SPRINGFIELD, Ill. — An aide who booked travel and submitted expense vouchers for former U.S. Rep. Aaron Schock testified Wednesday before a federal grand jury investigating allegations of improper spending by the onetime rising Republican star.

Sarah Rogers spent a total of five hours in the courthouse, but her attorney, Bill Coffield, said she was not testifying the entire time. Rogers would not answer questions from The Associated Press.

Rogers, who was Schock’s executive assistant on Capitol Hill, is one of at least six former staffers seen at the federal building during grand jury proceedings since the probe of the 33-year-old Peoria politician’s spending began last month.

Schock, in his fourth term, was considered an emerging GOP power and proved his mettle as a fundraiser.
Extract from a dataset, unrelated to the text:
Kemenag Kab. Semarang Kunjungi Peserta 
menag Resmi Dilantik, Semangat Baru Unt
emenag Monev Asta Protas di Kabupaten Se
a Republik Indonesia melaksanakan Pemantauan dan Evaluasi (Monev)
He resigned in March after a series of reports raising questions about travel, improper mileage reimbursements, trips on donors’ aircraft, and lavish spending, such as the remodeling of his Capitol office to mimic “Downton Abbey,” depicted in the PBS television series.

An affidavit from former Schock adviser Benjamin Cole, submitted last week to federal prosecutors and obtained by The Associated Press, indicated that Rogers was “responsible for booking staff travel and submitting travel reimbursement requests for payment.”
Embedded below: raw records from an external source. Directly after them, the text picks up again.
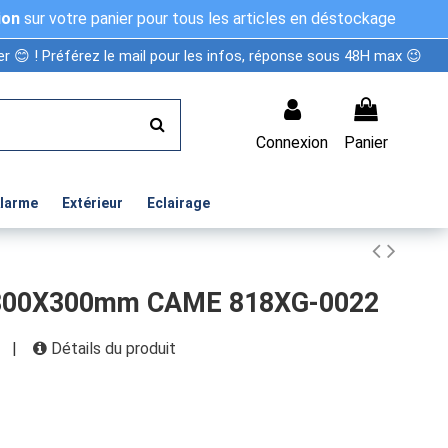
ion
sur votre panier pour tous les articles en déstockage
r 😊 ! Préférez le mail pour les infos, réponse sous 48H max 😉
Connexion
Panier
Alarme
Extérieur
Eclairage
e 800X300mm CAME 818XG-0022
|
Détails du produit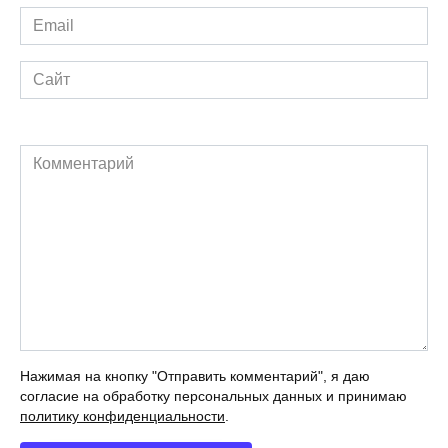
Email
*
Сайт
Комментарий
Нажимая на кнопку "Отправить комментарий", я даю
согласие на обработку персональных данных и принимаю
политику конфиденциальности
.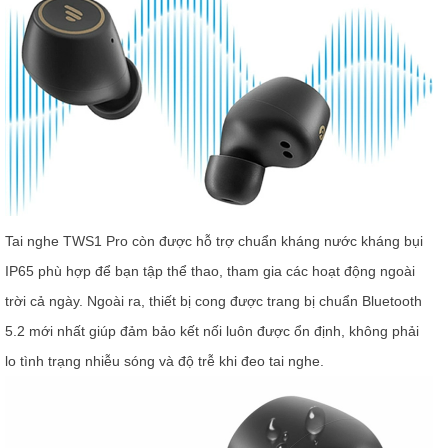
Tai nghe TWS1 Pro còn được hỗ trợ chuẩn kháng nước kháng bụi
IP65 phù hợp để bạn tập thể thao, tham gia các hoạt động ngoài
trời cả ngày. Ngoài ra, thiết bị cong được trang bị chuẩn Bluetooth
5.2 mới nhất giúp đảm bảo kết nối luôn được ổn định, không phải
lo tình trạng nhiễu sóng và độ trễ khi đeo tai nghe.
Coffield said Rogers has nothing to fear, despite her former role. “If I had any real concerns, she wouldn’t be testifying,” he said. He would not comment on the jury’s questions, other than to characterize them as covering subjects news media have reported.
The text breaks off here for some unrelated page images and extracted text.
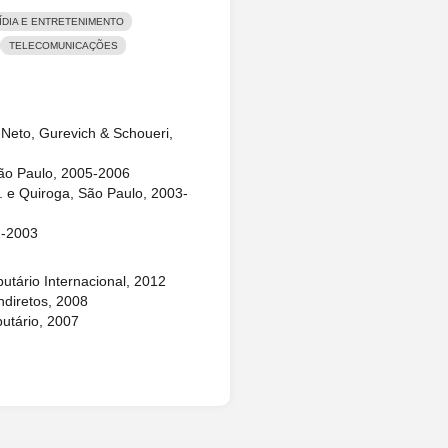
ÍDIA E ENTRETENIMENTO
TELECOMUNICAÇÕES
 Neto, Gurevich & Schoueri,
, São Paulo, 2005-2006
r. e Quiroga, São Paulo, 2003-
2-2003
butário Internacional, 2012
ndiretos, 2008
butário, 2007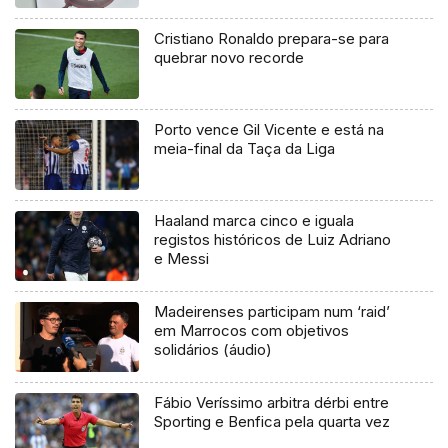
Cristiano Ronaldo prepara-se para
quebrar novo recorde
Porto vence Gil Vicente e está na
meia-final da Taça da Liga
Haaland marca cinco e iguala
registos históricos de Luiz Adriano
e Messi
Madeirenses participam num ‘raid’
em Marrocos com objetivos
solidários (áudio)
Fábio Veríssimo arbitra dérbi entre
Sporting e Benfica pela quarta vez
The affidavit supplemented Cole’s May 6 grand jury testimony and detailed an April 2014 flight he took with Schock from Washington, D.C., to Peoria on a private plane. Cole said the trip prompted him in late winter, after media scrutiny had begun, to voice concern to Schock’s chief of staff about whether it violated federal election laws or congressional ethics rules.

Based on required reporting to the U.S. House speaker, the Justice Department has subpoenaed at least seven former Schock staff members. But grand jury proceedings are secret, and the U.S. attorney’s office for Illinois’ central district will neither confirm nor deny an investigation.

Besides Cole, other staffers seen at the courthouse in May were Schock’s personal photographer, Jonathon Link, and the congressman’s former district chief of staff, Dayne LaHood. LaHood declined to comment.

Kelli Ripp, a former Schock legislative assistant, and Margie Almanza, a Washington-based assistant, also arrived and left during May grand jury proceedings. Neither would speak to a reporter before departing in a vehicle driven by Urbana attorney Steven Beckett, who later declined comment.

Among reports about Schock’s spending were Associated Press investigations of real estate deals, air travel and spending on entertainment, including events he documented on his Instagram social media account. Politico and other news organizations reported Schock’s unusually generous reimbursements for personal auto mileage.

The government reported last week that Schock reimbursed taxpayers for $122,590 in expenses, which included $35,000 to an Illinois decorator for the office remodeling; $86,000 for six years’ worth of mileage reimbursements; and $1,200 for a commercial flight from Peoria to a Chicago Bears football game.